Although cloud providers like Amazon are linking big data with the public cloud, enterprises rightfully don’t see it that way
Posted taken from David Linthicum | InfoWorld, MAY 03, 2013
Amazon.com CTO Werner Vogels recently made the case for big data computing in the cloud. But what else would you expect him to say?
The points made by Vogels are compelling, including a prediction that demand for big-data analysis is spurring interesting in real-time analytics. Enterprises thus need capacity; to Vogels, this means they need the public cloud — Amazon’s public cloud in particular. Vogels also said we can expect infrastructure like Hadoop to become invisible behind a cloud-provided analytics layer such as (of course) Amazon’s Redshift.

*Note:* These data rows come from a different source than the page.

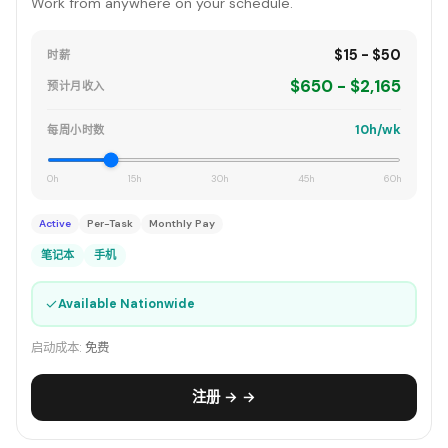
Work from anywhere on your schedule.
$15 - $50
时薪
$650 - $2,165
预计月收入
10h/wk
每周小时数
0h
15h
30h
45h
60h
Active
Per-Task
Monthly Pay
笔记本
手机
✓
Available Nationwide
启动成本:
免费
注册 → →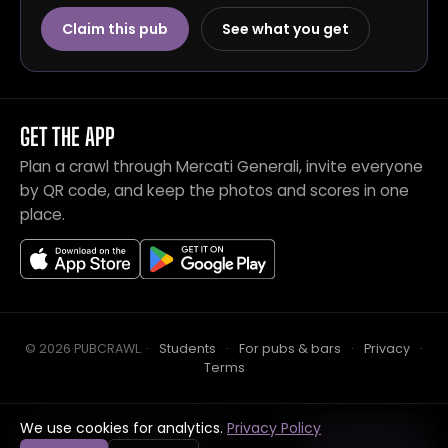
Claim this pub
See what you get
GET THE APP
Plan a crawl through Mercati Generali, invite everyone
by QR code, and keep the photos and scores in one
place.
© 2026 PUBCRAWL
.
·
Students
·
For pubs & bars
·
Privacy
·
Terms
We use cookies for analytics.
Privacy Policy
Crawl this pub with mates
Open in app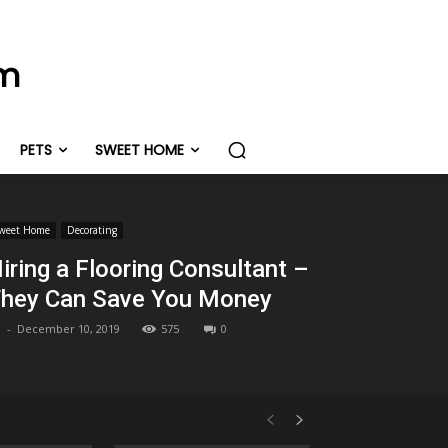
om
PETS
SWEET HOME
weet Home
Decorating
iring a Flooring Consultant –
hey Can Save You Money
-
December 10, 2019
575
0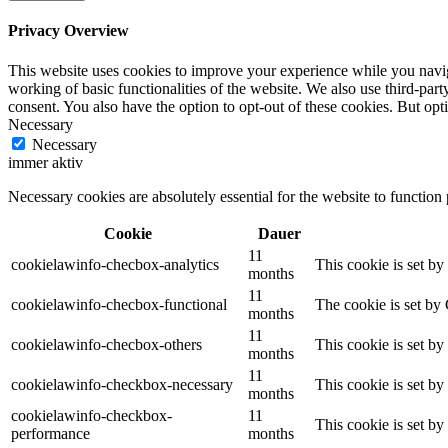
Privacy Overview
This website uses cookies to improve your experience while you navigat
working of basic functionalities of the website. We also use third-pa
consent. You also have the option to opt-out of these cookies. But op
Necessary
Necessary
immer aktiv
Necessary cookies are absolutely essential for the website to function
Cookie
Dauer
11
cookielawinfo-checbox-analytics
This cookie is set b
months
11
cookielawinfo-checbox-functional
The cookie is set by
months
11
cookielawinfo-checbox-others
This cookie is set b
months
11
cookielawinfo-checkbox-necessary
This cookie is set b
months
cookielawinfo-checkbox-
11
This cookie is set b
performance
months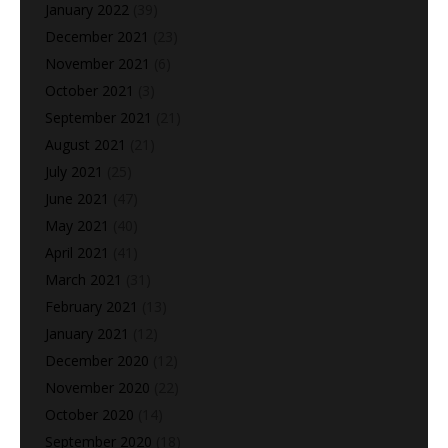
January 2022
(39)
December 2021
(23)
November 2021
(6)
October 2021
(3)
September 2021
(21)
August 2021
(21)
July 2021
(25)
June 2021
(47)
May 2021
(40)
April 2021
(41)
March 2021
(31)
February 2021
(13)
January 2021
(12)
December 2020
(12)
November 2020
(22)
October 2020
(14)
September 2020
(18)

[ Get the skinny on big data with InfoWorld’s “Big Data Analytics Deep Dive” and “Hadoop Deep Dive” — two PDF special reports you won’t find anywhere else. | Stay up on the cloud with InfoWorld’s Cloud Computing Report newsletter. ]
Vogels is half right today, and he could be completely correct in five years.
The reality is that big data is, well, big. Most enterprise have some sort of big data project under way, and they see much the same benefits as Vogels does, such as the move to real-time analytics, including predictive analytics that CIOs believe will add a huge amount of value to what enterprise IT can do.
Public cloud computing platforms are indeed compelling. Consider the instant scalability from using auto- and self-provisioning services and from using built-in big data services such as Hadoop. However, in reality, most of what can be called big data today is still very much in the enterprise data center. It may remain there for some time.
The reasons are understandable: The use of local data storage systems means that integration with operational data stores won’t be as much of an issue as it would over an Internet connection. In many instances, using public clouds as the place to store huge amounts of enterprise data seems like a good idea, until you have to ship off the USB drives to the cloud provider and hope they load correctly.
Also, while I think security and compliance are typically solvable problems in public cloud computing, they are easier to work with if the data is local. Moreover, performance is better with local data because you’re not dealing with the latency of sending requests and returning data sets over the open Internet. Finally, hardware and software are cheap these days, and the ROI of putting these systems on public cloud providers versus internal servers is not as persuasive as you might imagine.
Should you discount public clouds as an option for building big data systems? No — for the first generation of big data systems, most enterprises shouldn’t choose the cloud. But that calculus will change over time.